Life Sci 2015 Dec 21;142:36-48. Epub 2015 Oct 21.
Department of Biotechnology, Daegu University, Kyoungsan, Kyoungbook 712-714, Republic of Korea. Electronic address:
Aims: Cells possess multiple methods for counteracting the deleterious consequences of stress induced by physical and chemical stimuli. Heat stress causes variations in the cellular environment, leading to cellular morbidity or mortality. Natural compounds that contain phenolic antioxidants, offer various therapeutic and biological activities. Vitexin, a natural flavonoid, has been reported to treat various pathologies due to its multifaceted effects. Herein, we investigated the therapeutic efficacy of vitexin and its underlying mechanism against heat stress in human lung epithelial cells.
Main Methods: Effect of vitexin on the expression of molecular chaperones, antioxidant enzymes, mitogen activated protein kinases (MAPKs), endoplasmic reticulum (ER)-stress and autophagy was measured by immunoblotting. qRT-PCR and EMSA were performed for Hsp90 expression and HSF-1 binding affinity. Cell viability was assessed by MTT and LDH assays. Detection of autophagy was confirmed by acridine orange staining. Role of Hsp90 inhibition on signaling pathways was elucidated by using specific chemical inhibitor, radicicol.
Key Findings: Whereas hyperthermia reduced cell viability, result of MTT and LDH assays showed that vitexin pre-treatment enhanced cell viability after heat stress.

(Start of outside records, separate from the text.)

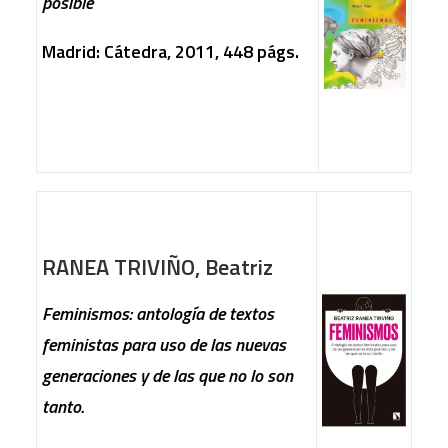
posible
Madrid: Cátedra, 2011, 448 págs.
RANEA TRIVIÑO, Beatriz
Feminismos: antología de textos
feministas para uso de las nuevas
generaciones y de las que no lo son
tanto.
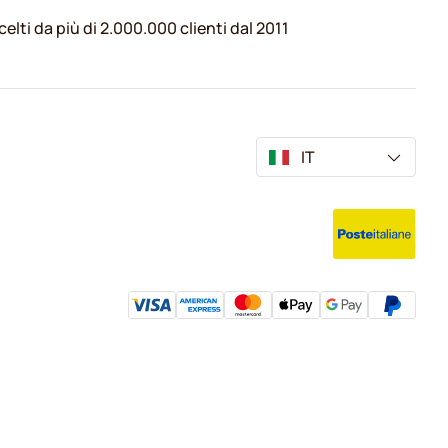
celti da più di 2.000.000 clienti dal 2011
IT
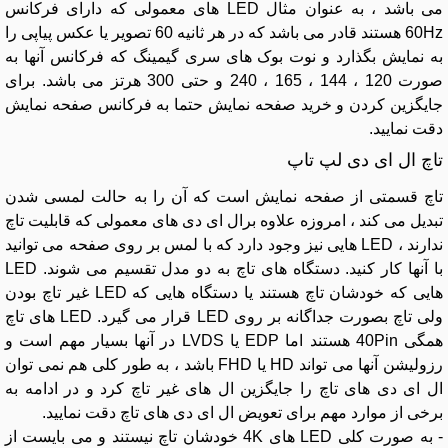
می باشد ، به عنوان مثال LED های معمولی که دارای فرکانس
60Hz هستند قادر می باشد که در هر ثانیه 60 تصویر یا عکس پیاپی را
به نمایش بگذارد و نوت بوک های سری گیمینگ که فرکانس آنها به
صورت 120 ، 144 ، 165 ، 240 و حتی 300 هرتز می باشد. برای
جایگزین کردن و خرید صفحه نمایش حتما به فرکانس صفحه نمایش
دقت نمایید.
تاچ ال ای دی لپ تاپ
تاچ قسمتی از صفحه نمایش است که آن را به حالت لمسی شدن
تبدیل می کند ، امروزه علاوه برال ای دی های معمولی که قابلیت تاچ
ندارند ، LED هایی نیز وجود دارد که با لمس بر روی صفحه می توانید
با آنها کار کنید. دستگاه های تاچ به دو مدل تقسیم می شوند. LED
هایی که خودشان تاچ هستند یا دستگاه هایی که LED غیر تاچ بودن
ولی تاچ بصورت جداگانه بر روی LED قرار می گیرد. LED های تاچ
همگی 40Pin هستند اما EDP یا LVDS در آنها بسیار مهم است و
رزولیشن آنها می تواند HD یا FHD باشد ، به طور کلی هم نمی توان
ال ای دی های تاچ را جایگزین ال های غیر تاچ کرد و در ادامه به
برخی از موارد مهم برای تعویض ال ای دی های تاچ دقت نمایید.
- به صورت کلی LED های 4K خودشان تاچ نیستند و می بایست از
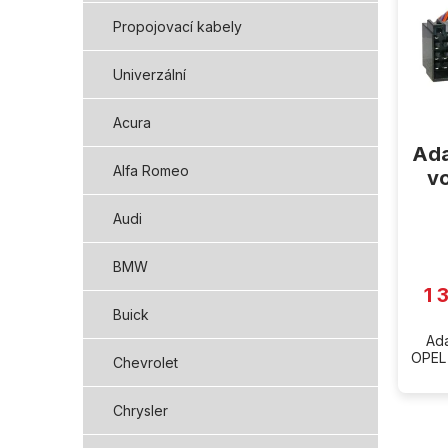
i
s
Propojovací kabely
p
r
Univerzální
o
d
Acura
u
Ada
k
Alfa Romeo
t
v
ů
Audi
BMW
1 
Buick
Ada
OPEL 
Chevrolet
Chrysler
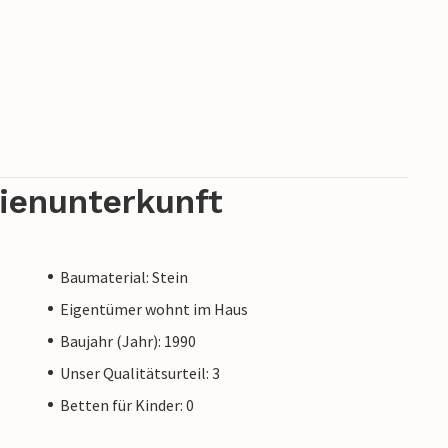
rienunterkunft
Baumaterial: Stein
Eigentümer wohnt im Haus
Baujahr (Jahr): 1990
Unser Qualitätsurteil: 3
Betten für Kinder: 0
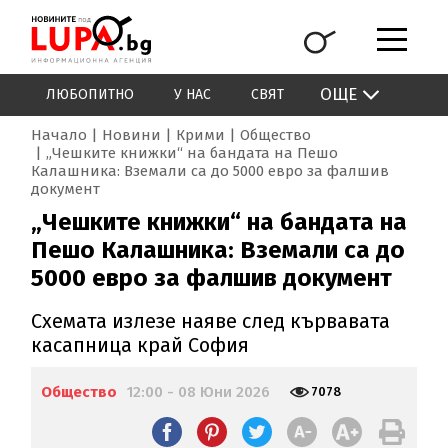
ОЩЕ
ЛЮБОПИТНО
У НАС
СВЯТ
Начало
Новини
Крими
Общество
„Чешките книжки“ на бандата на Пешо
Калашника: Вземали са до 5000 евро за фалшив
документ
„Чешките книжки“ на бандата на
Пешо Калашника: Вземали са до
5000 евро за фалшив документ
Схемата излезе наяве след кървавата
касапница край София
Общество
12:00 - 08 Юни 2026
7078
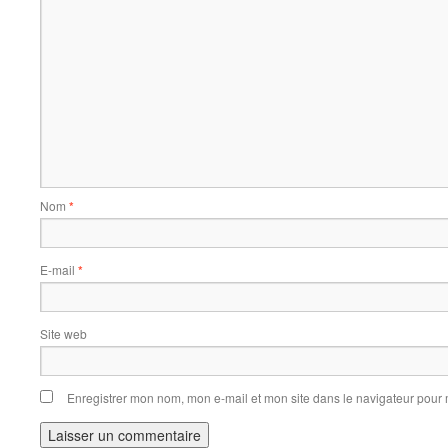
Nom
*
E-mail
*
Site web
Enregistrer mon nom, mon e-mail et mon site dans le navigateur pou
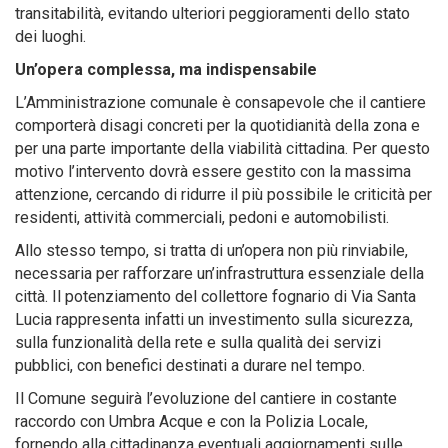
transitabilità, evitando ulteriori peggioramenti dello stato
dei luoghi.
Un’opera complessa, ma indispensabile
L’Amministrazione comunale è consapevole che il cantiere
comporterà disagi concreti per la quotidianità della zona e
per una parte importante della viabilità cittadina. Per questo
motivo l’intervento dovrà essere gestito con la massima
attenzione, cercando di ridurre il più possibile le criticità per
residenti, attività commerciali, pedoni e automobilisti.
Allo stesso tempo, si tratta di un’opera non più rinviabile,
necessaria per rafforzare un’infrastruttura essenziale della
città. Il potenziamento del collettore fognario di Via Santa
Lucia rappresenta infatti un investimento sulla sicurezza,
sulla funzionalità della rete e sulla qualità dei servizi
pubblici, con benefici destinati a durare nel tempo.
Il Comune seguirà l’evoluzione del cantiere in costante
raccordo con Umbra Acque e con la Polizia Locale,
fornendo alla cittadinanza eventuali aggiornamenti sulle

EMSA analysis shows DNA binding affinity of HSF-1 during heat stress. Vitexin upregulated Hsp90 expression, subsequently activating ER-stress induced autophagy. Modulation of MAPKs expression and fluorescence image analysis showed vacuole accumulation, indicating autophagic flux in cells. Hsp90 inhibition reversed the effect of vitexin and activates the apoptosis pathway.
Significance: Our data suggest that vitexin can protect against hyperthermic cellular injury by induction of Hsp90 expression, antioxidant activity and MAPKs via ER stress-induced autophagy.